As many on this blog know, I have long been a critic of the International Olympic Committee which has long been accused of corruption, cronyism, and plain stupidity. One of the most outrageous decisions was the elimination of wrestling, one of the few original sports, in favor of events like golf with more wealthy supporters. (Wrestling was later reinstated after global outcry). My sense of confusion depended this week with the reappearance of curling — a sport viewed by 99 percent of people every four years and met with the same universal question: “why is this a sport?” I do not contest that curling is a sport, I just fail to understand why it is an Olympic sport (like shooting) when sports like wrestling were cut.
I know that I will hear from curling advocates, so let me be clear. I am happy curlers have a sport. I am happy it has a long history. However, I fail to understand why a curlers who releases a stone on an ice floor is given the same medal as the Nordic Combined which pushes athletes beyond any normal measure of human endurance. Indeed, curling is routinely listed as the least physically challenging sport in the games. It is called a sport version of chess, but the level of physicality is closer to chess than downhill skiing.
The act of sliding stones across a sheet of ice leave me wondering why shuttleboard or bocce or beanbag is not an Olympic sport. I have long felt the same way about shooting targets in the Summer Olympics.
Here is my point (yes I was getting to one): what is missing is any coherent test of what constitutes an Olympic sport in terms of physicality and difficulty. Indeed, the IOC seems primarily motivated by money. Take wrestling. It is physically and historically an Olympic sport. Yet, those athletes have been told that they are simply not Olympic material while sliding stones on ice is retained as is shooting as paper targets.
Yes, I know that the “sweeping” does include some exertion but I know people who do that all day long but barely make minimum wage, let alone an Olympic medal.

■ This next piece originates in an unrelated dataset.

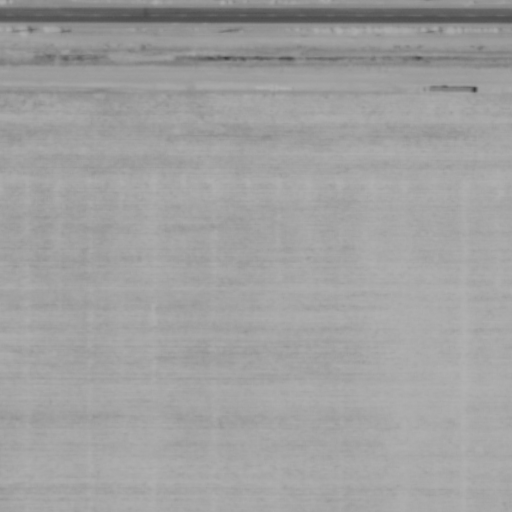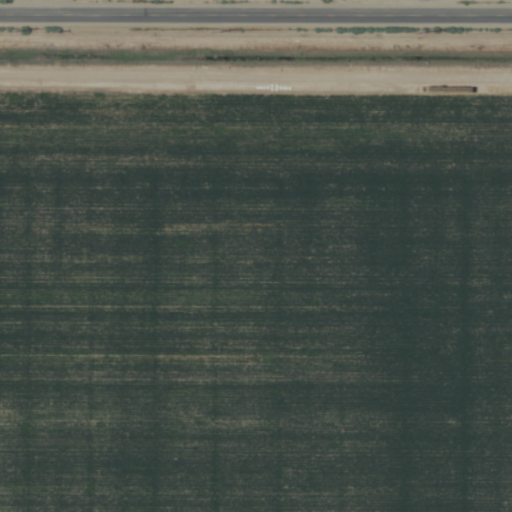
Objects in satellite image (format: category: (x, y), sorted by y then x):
road: (256, 13)
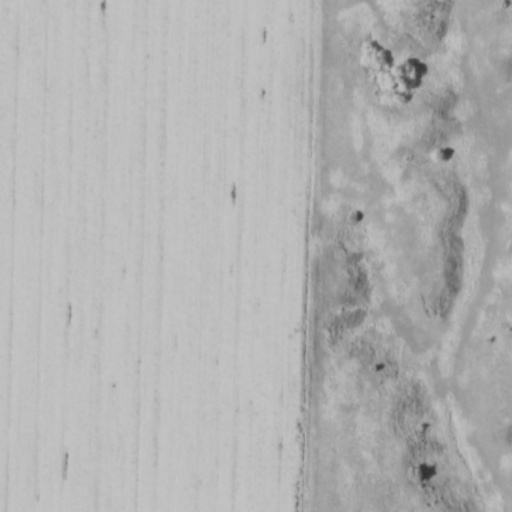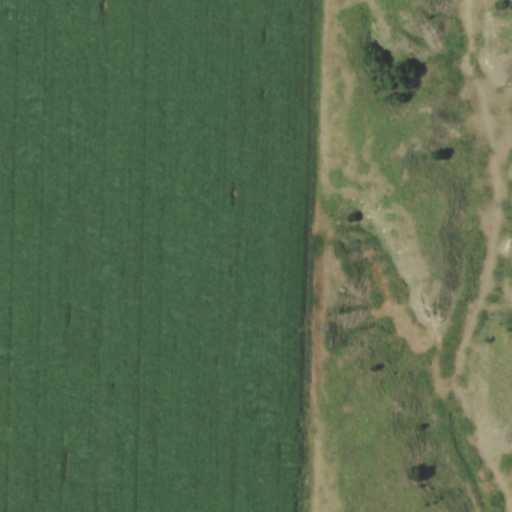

Let’s be clear. I have not stone in this competition. However, I feel a sense of gross unfairness in watching athletes collapse at finish lines only to flip over the curling competition to see stone sliding on ice. Notably, while shown on television, the stands of the curling competition appear virtually empty save for relatives. Now, if they were allowed to throw stones at IOC members, I might change my mind given the addition of greater physicality and popularity.